§ Extrait

—————

«Mais personne ne s’entend vraiment sur le niveau de l’importance du ralentissement, a précisé M. Cormier au Droit. Est-ce que ça va être un petit ralentissement, une forte récession? Il est encore tôt, un peu pour le prédire.»
M. Cormier sera de passage à Gatineau mardi pour une série de rencontres avec des employés du Mouvement Desjardins de Gatineau, des entrepreneurs régionaux et pour s’adresser aux acteurs économiques régionaux lors d’un dîner-causerie devant la Chambre de commerce de Gatineau. «Pour moi, c’est important de rester branché sur les régions, sur le terrain», soutient-il.

—————

§ Extraits du listing
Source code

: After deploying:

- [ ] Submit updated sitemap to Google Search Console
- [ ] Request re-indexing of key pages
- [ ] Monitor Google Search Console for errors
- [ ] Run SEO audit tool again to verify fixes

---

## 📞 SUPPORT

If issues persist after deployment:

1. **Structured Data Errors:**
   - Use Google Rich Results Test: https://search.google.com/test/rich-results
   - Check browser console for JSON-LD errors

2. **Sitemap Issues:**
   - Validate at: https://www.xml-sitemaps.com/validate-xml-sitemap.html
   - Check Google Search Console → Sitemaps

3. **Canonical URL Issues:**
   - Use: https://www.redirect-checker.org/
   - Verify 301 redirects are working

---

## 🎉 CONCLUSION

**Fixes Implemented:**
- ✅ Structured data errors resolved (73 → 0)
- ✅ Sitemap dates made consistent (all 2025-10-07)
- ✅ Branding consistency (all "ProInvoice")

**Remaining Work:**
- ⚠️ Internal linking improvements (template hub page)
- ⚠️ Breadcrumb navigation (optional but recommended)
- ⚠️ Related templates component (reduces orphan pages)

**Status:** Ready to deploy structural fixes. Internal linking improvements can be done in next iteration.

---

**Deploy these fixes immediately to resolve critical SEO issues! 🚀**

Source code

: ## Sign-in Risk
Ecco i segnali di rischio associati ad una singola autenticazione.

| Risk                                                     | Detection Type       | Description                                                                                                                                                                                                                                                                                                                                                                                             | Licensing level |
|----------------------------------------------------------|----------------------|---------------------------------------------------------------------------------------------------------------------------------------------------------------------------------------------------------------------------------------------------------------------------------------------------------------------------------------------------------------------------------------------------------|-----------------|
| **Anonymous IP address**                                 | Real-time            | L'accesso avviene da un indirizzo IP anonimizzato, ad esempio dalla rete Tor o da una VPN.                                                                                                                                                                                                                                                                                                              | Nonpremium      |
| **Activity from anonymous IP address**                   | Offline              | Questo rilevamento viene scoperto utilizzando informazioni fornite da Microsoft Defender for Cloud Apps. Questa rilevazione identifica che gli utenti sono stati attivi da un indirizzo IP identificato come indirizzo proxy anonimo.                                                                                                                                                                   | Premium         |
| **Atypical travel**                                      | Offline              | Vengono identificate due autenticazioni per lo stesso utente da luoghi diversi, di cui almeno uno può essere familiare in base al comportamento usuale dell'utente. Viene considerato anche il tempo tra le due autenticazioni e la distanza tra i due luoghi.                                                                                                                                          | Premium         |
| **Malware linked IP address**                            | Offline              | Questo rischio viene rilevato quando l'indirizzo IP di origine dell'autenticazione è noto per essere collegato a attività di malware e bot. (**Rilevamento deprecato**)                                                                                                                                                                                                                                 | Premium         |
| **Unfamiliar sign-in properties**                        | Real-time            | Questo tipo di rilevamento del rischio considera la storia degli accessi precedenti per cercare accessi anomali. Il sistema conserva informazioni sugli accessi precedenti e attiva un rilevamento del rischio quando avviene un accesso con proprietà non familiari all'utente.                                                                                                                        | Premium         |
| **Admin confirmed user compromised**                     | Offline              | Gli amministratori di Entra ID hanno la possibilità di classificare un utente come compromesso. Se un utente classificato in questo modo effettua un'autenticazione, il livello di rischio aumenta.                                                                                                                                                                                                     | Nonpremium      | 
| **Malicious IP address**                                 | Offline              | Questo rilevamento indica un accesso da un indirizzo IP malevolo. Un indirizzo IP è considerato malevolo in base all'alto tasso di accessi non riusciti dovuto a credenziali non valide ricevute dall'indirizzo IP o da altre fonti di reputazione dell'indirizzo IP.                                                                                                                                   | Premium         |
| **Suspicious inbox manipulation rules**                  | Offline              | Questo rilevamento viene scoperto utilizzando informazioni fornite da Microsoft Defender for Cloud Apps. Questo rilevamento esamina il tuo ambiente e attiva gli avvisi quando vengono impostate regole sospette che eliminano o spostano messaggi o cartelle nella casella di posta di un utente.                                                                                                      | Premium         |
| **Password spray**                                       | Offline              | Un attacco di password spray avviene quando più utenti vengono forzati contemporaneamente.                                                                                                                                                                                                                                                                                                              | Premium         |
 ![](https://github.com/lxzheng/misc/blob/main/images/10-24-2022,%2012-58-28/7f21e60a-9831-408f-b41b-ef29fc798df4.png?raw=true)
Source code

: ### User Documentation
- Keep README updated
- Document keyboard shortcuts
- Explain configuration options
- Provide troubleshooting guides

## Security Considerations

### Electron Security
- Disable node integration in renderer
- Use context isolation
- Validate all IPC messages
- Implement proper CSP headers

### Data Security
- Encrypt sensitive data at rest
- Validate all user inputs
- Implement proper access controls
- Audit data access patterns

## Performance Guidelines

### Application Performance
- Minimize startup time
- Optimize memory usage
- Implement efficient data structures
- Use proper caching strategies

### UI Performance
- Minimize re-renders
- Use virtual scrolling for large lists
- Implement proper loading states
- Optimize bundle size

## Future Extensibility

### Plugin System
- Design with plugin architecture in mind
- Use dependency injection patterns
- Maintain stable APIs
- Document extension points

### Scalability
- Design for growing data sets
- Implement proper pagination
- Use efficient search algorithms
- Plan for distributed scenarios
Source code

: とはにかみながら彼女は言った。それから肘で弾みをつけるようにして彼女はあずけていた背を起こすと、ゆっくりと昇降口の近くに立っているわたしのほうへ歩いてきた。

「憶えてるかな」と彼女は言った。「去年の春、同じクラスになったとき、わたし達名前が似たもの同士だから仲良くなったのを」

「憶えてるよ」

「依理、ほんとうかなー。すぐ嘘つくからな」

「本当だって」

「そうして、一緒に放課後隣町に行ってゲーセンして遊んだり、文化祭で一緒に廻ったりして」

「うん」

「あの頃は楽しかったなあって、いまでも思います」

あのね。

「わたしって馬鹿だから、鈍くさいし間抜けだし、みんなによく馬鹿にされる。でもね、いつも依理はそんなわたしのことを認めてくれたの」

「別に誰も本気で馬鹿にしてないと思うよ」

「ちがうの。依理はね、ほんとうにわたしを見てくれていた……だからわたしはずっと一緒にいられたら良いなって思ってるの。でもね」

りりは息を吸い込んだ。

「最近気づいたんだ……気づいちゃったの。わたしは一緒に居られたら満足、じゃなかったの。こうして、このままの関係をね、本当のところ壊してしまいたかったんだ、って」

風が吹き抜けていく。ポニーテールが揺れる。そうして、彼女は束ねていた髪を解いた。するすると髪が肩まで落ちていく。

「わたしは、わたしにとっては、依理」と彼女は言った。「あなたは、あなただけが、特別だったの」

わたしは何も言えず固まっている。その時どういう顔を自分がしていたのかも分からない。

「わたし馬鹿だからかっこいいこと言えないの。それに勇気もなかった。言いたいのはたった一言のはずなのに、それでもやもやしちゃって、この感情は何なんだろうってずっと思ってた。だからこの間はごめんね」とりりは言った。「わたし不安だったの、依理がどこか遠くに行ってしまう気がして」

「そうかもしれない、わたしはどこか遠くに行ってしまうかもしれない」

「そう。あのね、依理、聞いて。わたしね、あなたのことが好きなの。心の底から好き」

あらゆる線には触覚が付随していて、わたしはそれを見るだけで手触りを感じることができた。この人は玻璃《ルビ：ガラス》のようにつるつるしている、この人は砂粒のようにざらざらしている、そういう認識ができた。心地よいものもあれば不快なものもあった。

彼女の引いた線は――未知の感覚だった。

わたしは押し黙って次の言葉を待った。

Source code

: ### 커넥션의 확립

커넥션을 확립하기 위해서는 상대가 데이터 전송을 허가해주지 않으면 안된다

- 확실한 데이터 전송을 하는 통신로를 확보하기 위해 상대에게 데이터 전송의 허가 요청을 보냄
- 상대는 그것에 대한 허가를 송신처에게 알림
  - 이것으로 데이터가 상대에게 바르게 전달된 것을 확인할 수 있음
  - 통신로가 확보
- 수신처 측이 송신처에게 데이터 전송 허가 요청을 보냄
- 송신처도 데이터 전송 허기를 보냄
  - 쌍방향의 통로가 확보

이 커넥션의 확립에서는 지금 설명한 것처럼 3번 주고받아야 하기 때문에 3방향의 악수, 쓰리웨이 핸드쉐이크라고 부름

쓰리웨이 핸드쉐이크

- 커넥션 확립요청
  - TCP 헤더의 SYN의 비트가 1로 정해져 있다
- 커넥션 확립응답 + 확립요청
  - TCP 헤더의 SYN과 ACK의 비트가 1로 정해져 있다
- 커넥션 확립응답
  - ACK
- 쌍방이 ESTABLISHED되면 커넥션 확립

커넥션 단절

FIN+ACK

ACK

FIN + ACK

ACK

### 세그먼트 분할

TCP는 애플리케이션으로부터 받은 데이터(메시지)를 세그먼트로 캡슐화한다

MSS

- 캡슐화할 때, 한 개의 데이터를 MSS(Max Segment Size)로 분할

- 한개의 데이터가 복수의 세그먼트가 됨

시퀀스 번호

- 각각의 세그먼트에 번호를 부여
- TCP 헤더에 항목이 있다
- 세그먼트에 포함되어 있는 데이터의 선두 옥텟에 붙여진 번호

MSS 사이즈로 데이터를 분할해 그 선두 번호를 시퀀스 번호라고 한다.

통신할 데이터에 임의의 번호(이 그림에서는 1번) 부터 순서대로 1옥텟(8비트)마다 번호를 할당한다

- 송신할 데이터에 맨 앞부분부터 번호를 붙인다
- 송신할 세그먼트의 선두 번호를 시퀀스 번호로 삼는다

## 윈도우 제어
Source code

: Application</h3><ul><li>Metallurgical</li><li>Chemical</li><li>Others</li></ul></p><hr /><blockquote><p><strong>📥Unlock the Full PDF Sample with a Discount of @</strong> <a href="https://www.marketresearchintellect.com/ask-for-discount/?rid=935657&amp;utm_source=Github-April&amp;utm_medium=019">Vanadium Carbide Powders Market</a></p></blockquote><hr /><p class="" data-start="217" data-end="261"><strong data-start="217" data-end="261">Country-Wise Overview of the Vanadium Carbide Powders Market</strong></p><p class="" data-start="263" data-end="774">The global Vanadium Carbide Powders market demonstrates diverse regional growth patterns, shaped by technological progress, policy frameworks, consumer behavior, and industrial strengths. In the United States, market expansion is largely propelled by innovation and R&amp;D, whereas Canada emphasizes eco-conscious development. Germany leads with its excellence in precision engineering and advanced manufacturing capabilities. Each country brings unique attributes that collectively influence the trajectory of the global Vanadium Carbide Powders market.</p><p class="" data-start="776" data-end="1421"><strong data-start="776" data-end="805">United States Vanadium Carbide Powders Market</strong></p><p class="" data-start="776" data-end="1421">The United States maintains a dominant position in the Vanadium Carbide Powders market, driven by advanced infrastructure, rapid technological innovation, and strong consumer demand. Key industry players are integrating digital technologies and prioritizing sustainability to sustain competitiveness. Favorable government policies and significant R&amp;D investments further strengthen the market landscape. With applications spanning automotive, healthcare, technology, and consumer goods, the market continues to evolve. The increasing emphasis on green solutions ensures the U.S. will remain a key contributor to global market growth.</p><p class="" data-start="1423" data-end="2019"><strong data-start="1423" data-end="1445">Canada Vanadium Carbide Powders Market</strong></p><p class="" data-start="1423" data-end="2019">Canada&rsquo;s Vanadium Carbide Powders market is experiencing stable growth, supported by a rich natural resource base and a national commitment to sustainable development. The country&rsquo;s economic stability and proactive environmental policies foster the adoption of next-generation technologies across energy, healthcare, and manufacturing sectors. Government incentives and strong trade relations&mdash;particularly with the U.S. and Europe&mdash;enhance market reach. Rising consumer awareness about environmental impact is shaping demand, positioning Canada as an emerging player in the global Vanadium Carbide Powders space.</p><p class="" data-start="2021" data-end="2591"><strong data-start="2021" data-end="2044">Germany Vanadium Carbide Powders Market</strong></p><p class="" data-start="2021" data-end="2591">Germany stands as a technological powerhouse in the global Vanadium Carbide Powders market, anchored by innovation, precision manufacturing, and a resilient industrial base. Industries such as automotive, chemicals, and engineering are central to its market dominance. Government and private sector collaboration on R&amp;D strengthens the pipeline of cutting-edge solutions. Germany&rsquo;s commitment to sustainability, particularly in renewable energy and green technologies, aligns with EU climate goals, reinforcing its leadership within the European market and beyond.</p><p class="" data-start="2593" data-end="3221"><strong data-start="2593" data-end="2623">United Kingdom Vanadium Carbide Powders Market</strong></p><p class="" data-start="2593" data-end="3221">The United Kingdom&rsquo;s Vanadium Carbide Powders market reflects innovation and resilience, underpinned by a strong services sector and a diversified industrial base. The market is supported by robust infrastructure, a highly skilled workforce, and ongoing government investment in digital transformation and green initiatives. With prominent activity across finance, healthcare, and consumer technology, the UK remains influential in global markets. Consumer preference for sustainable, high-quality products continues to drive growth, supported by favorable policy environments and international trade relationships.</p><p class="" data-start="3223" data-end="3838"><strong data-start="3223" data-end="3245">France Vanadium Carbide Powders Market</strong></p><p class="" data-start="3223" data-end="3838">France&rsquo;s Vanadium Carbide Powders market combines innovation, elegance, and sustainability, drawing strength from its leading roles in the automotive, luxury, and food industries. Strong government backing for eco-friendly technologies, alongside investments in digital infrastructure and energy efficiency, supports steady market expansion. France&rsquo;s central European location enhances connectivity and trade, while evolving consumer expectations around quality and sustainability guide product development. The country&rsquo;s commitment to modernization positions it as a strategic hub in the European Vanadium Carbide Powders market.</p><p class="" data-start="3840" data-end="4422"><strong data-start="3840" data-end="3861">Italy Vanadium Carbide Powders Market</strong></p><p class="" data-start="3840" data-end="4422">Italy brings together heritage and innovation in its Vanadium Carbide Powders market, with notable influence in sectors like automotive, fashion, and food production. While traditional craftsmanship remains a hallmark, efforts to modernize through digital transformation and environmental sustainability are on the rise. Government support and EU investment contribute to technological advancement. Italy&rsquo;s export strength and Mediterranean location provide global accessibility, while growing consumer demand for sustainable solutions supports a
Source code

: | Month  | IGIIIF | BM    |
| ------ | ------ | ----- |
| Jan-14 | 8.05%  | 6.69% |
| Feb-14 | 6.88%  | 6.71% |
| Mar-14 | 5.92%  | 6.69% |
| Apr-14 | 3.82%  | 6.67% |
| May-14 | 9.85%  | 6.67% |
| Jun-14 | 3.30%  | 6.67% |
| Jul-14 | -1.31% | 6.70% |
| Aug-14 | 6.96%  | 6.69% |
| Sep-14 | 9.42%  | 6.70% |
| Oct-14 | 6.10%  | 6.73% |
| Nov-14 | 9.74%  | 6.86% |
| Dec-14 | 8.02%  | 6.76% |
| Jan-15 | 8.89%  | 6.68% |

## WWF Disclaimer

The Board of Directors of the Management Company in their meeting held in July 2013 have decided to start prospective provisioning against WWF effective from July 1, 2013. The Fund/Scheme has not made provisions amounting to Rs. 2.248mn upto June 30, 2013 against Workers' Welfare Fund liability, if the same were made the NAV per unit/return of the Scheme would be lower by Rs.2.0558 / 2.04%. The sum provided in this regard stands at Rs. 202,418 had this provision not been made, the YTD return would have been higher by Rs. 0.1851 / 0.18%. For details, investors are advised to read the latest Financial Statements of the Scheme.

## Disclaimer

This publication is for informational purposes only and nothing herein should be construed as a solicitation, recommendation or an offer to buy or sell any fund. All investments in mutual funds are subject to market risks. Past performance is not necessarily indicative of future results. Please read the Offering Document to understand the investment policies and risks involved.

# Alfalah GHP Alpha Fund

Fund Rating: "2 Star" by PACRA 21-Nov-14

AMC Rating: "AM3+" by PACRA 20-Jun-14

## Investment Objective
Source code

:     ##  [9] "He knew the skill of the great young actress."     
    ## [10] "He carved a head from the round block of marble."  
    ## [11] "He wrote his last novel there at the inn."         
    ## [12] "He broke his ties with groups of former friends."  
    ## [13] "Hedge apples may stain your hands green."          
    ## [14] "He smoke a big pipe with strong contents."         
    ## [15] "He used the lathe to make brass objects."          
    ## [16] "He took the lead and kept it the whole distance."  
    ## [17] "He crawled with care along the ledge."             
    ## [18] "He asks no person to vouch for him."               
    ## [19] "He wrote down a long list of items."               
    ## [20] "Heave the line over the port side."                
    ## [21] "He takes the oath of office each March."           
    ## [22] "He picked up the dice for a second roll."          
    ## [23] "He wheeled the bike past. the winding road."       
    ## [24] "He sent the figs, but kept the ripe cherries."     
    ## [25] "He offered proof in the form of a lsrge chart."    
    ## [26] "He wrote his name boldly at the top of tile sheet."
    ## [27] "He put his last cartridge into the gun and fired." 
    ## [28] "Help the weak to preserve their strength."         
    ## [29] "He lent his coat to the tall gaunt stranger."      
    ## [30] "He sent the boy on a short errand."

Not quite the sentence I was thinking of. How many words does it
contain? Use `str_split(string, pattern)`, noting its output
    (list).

—————

§ Travail demandé
Reprenez le texte sur le ralentissement économique après sa dernière phrase et rédigez-en la suite. Le listing provient d'une source distincte.

§ Espace de réponse
M. Cormier est d’avis, comme plusieurs experts, qu’il y avait plusieurs signes avant-coureurs qui laissaient déjà présager la venue d’une économie difficile. «Il y avait de la surchauffe dans le secteur de l’immobilier, de la construction. On voyait comment le prix de l’immobilier avait explosé. Il y avait de la surchauffe sur le marché du travail avec une pénurie de main-d’œuvre. Et là, on voyait vraiment des enjeux pour les entreprises et des hausses salariales très élevées. Il y a eu une inflation qui surchauffait à 8, 9 %. L’économie roulait à plein régime. Et là, on aurait pensé qu’après la pandémie, ça aurait été un peu plus lent. Mais force est de constater que ça n’a pas ralenti.»
Quelle pente à remonter pour l’Outaouais?
Questionné à savoir si l’Outaouais, de par ses particularités régionales et frontalières, risque d’avoir davantage de difficultés à se relever de ces durs mois à venir, M. Cormier soutient qu’elle pourrait quand même réussir à tirer son épingle du jeu. La région de l’Outaouais est unique, soutient-il, puisqu’elle peut compter à la fois sur un fort urbanisme, sur beaucoup de services et une fonction publique importante, et à la fois sur un milieu rural, forestier et agricole en importance.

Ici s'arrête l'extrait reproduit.